Enterprises have much to gain by investing in their people and exploring talent-building and upskilling strategies. By proactively addressing Kenya’s tech skills shortage, they can lead by example while also retaining the talent and expertise needed to expand their business activities, unlock new sources of revenue, and further digitalise their organisations.

The need to build talent

Over the last few years, a great deal of effort has gone into providing Kenyans with opportunities to learn key technology skills and ICT-based competencies. Earlier this year, AWS announced it would train 10 000 students at local universities, while the African Development Bank opened its second Information and Communications Technology Centre of Excellence at the United States International University-Africa in Nairobi, the goal of which is to provide youth with technology skills and increase their competitiveness in local and global markets.

While this is a step in the right direction, sourcing talent remains an uphill battle. Enterprises struggle to recruit high-level employees as tech conglomerates, which offer high pay grades and opportunities in Kenya and the rest of the world, attract and hire the best the country has to offer. Major local players such as Safaricom have highlighted key talent retention as a principal area of concern, as well as finding people with the requisite skillsets that align with business needs.

There is also a problematic mindset when it comes to enterprises’ willingness to train their own people. In the midst of a skills shortage, some fear that any employee they spend time and money training and upskilling will leave the enterprise to work for a competitor. This mindset is not exclusive to the East African market, but it is prevalent here and results in a no-win scenario. Companies cannot find and hire the talent they need, and they are unwilling to invest in the human resources they already have.

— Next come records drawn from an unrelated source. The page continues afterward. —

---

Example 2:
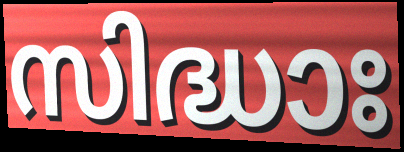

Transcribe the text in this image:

സിദ്ധാഃ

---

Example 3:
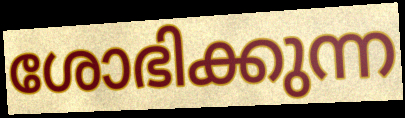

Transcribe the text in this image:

ശോഭിക്കുന്ന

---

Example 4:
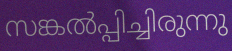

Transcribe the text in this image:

സങ്കൽപ്പിച്ചിരുന്നു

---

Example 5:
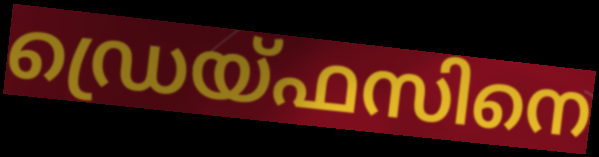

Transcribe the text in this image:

ഡ്രെയ്ഫസിനെ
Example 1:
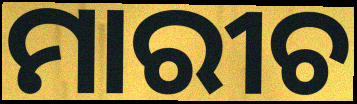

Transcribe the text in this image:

ମାରୀଚ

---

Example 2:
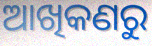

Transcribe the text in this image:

ଆଖିକଣରୁ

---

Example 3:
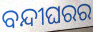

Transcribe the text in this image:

ବନ୍ଦୀଘରର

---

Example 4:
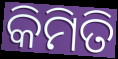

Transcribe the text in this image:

କିମିତି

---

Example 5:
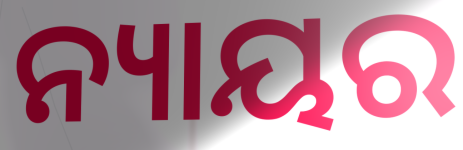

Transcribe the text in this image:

ନ୍ୟାୟର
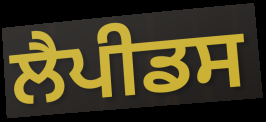
ਲੈਪੀਡਸ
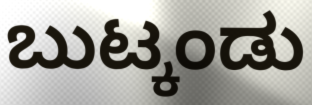
ಬುಟ್ಕಂಡು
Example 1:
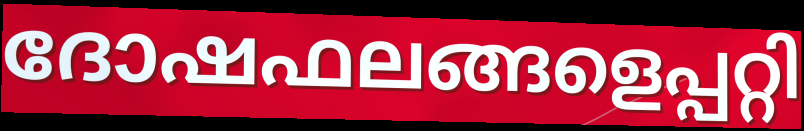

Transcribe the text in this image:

ദോഷഫലങ്ങളെപ്പറ്റി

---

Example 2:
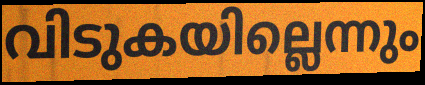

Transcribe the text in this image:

വിടുകയില്ലെന്നും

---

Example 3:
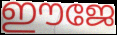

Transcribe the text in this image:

ഈജേ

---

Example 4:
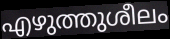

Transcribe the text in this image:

എഴുത്തുശീലം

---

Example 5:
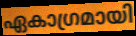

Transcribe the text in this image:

Getting certified in the tech that matters

Faced with a skills shortage, many organisations and their aspirations to modernise their IT infrastructure are left paralysed. Some are unable to divert their budgets to talent development at the same time as they are investing in the solutions they need to operate in an advanced, tech-driven economy.

This is where product training and certification initiatives demonstrate their value. Many vendors that operate in Kenya offer programmes that aim to upskill company employees and professionals, and provide them with product and service training. By being certified, employees are more likely to explore adopting new technologies, maximise the value of those technologies, and ensure the projects they work on have a higher likelihood of success. Significant digital transformation, such as migrating to the cloud or automating advanced workflows, may seem daunting, but it doesn’t have to be when you have in-house product experts leading that transformation.

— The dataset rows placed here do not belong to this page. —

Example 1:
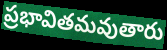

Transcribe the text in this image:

ప్రభావితమవుతారు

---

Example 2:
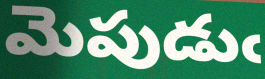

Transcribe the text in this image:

మెపుడుఁ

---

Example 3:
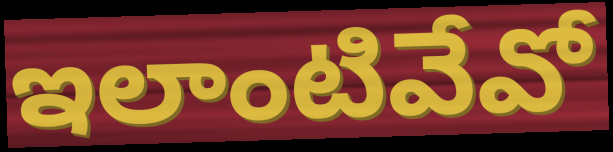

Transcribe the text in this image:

ఇలాంటివేవో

A productive work environment is a nurturing environment

Besides offering competitive compensation, there are several ways Kenyan enterprises can increase IT employee retention.

Enterprises should offer employees learning and career development opportunities. They should also prioritise work-life balance, a factor that has become highly relevant in the post-COVID workplace amidst the rise of hybrid working. Furthermore, enterprises need to trust their workforce and attempt to foster autonomy among teams (keeping in mind that some elements of IT, especially IT security, are company-wide shared responsibilities). Often, a productive work environment is a nurturing environment.

Kenyan enterprises can unlock a competitive advantage by increasing their employee retention levels, especially when it comes to those in the IT department. By looking at how they can secure that talent while also exploring the potential of in-house talent building, they can become shining examples of the role technology plays in business.

Christopher Saul is the Territory Sales Lead for East Africa at Red Hat.